>> start SELECTED TEXT
Did I blow it , do OK or what. Yes I can take all criticism, but be gentle.:mrgreen:

Thanks
Rick


----------



## ann (Aug 3, 2008)

well, it is close. never head of D76 being made by anyother company than kodak which is another issue (patent problems)

the use of stop bath is or isn't important depending on one's thought process. frankly it is cheap and it stops the development of the film faster than does just pain water.

rinsing should not be an issue, just fill the tank and dump.

how long in the fixer, how long did you wash the negatives after fixing?

darker negatives  , print them and see what is happening.

darker could mean several things, over exposure, or over developed, or both.

you didn't say what type of film your using, so it is hard to know if the times are too long, etc.


----------



## Rick-in-LB (Aug 3, 2008)

I used Ilford HP5 Plus. I was thinking of getting some fixer today and some &#8220; Named Brand &#8220; chemicals. I could then shoot another roll of film to develop. I had the film in the fixer for 3 minutes, The bottle said 1-3 minutes, I figured more could not be bad. I rinsed for about 5 minutes.
 I scanned the negatives and the pictures came out really light. I was using the meter on the camera and a separate exposure meter, doing a comparison.

Before I forget the temp of the solution was around 76-74 degrees, depending how you held the thermometer.

Thanks 
Rick


----------



## JC1220 (Aug 3, 2008)

can you post the scans of the negatives?


----------



## Rick-in-LB (Aug 3, 2008)

Here is a link for a few pictures. I have to start keeping data on the settings on the camera,I just got used to digital. I hope it works

http://rick-in-lb.smugmug.com/gallery/5607009_kGjA8/1/344164570_tgQvJ

Rick

BTW how critical is time and temp. Do they have to be exact?


----------



## christopher walrath (Aug 3, 2008)

Your water stop bath shouldn't have to be more than a minute or so.  As to the length of time in the fixer, I would open the tank after three minutes and see if the film has cleared (you can expose it to light at this point).  If so then double that time and do not fix longer than that.  To rinse go 5-10-20.  Quicker, easier, more seductive (sorry, gratuitous Star Wars quote).  Fill with water, invert 5 times, dump.  Fill, invert 10x, dump.  Fill, invert 20x, dump.  Saves time and water.

If your negs are dense there was to much exposure/development.  If you're sure of your on-camera process then curb your processing time by 10% and go from there.


----------
>> end SELECTED TEXT
>> start STORED RECORDS
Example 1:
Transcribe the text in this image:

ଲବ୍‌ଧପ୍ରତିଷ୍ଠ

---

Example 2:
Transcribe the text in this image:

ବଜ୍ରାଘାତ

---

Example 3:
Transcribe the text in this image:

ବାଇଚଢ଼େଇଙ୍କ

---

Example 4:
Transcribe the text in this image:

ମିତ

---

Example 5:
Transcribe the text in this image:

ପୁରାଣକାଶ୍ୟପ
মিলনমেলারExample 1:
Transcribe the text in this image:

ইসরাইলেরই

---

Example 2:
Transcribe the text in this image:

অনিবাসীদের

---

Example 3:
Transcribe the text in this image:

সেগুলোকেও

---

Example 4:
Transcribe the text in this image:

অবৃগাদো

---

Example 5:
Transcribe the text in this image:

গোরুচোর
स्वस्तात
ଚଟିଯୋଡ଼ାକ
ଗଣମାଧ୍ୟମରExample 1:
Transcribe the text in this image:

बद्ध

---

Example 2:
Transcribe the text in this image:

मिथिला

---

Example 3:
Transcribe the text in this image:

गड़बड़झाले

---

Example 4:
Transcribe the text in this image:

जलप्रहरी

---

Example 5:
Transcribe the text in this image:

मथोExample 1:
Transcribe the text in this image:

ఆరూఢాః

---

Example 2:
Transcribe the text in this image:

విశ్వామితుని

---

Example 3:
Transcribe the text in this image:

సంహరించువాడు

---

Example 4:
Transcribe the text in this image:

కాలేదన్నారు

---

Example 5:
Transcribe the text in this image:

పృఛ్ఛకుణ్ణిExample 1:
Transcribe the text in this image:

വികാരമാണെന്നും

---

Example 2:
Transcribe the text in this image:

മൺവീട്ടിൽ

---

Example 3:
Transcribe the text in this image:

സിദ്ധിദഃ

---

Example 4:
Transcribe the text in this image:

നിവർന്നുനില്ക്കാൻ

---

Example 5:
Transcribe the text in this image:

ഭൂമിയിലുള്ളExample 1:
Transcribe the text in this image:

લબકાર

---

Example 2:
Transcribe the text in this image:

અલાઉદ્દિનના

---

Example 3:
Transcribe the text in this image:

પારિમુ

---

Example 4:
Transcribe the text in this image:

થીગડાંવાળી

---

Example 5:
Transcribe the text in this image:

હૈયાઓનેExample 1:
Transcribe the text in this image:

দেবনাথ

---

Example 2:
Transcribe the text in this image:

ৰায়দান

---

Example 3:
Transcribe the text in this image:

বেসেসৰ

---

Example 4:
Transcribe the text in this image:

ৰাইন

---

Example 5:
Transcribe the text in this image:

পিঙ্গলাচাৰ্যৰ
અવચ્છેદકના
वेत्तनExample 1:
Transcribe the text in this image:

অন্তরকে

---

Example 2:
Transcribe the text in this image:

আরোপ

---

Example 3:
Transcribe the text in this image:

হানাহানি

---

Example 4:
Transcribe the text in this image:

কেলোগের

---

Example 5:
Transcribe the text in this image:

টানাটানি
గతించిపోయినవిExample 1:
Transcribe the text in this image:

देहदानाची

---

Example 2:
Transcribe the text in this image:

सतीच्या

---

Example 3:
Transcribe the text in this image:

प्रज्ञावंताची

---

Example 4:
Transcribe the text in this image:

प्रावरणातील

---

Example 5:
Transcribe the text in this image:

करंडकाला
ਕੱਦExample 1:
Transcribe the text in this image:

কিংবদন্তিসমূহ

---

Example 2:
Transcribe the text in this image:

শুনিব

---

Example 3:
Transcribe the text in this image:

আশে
>> end STORED RECORDS
### STATED EXERCISE
In the film-developing thread, what rinse method does christopher walrath recommend after fixing?

### ANSWER FOR THIS EXERCISE
He recommends the 5-10-20 rinse: fill the tank with water, invert 5 times, and dump; then fill, invert 10 times, and dump; then fill, invert 20 times, and dump.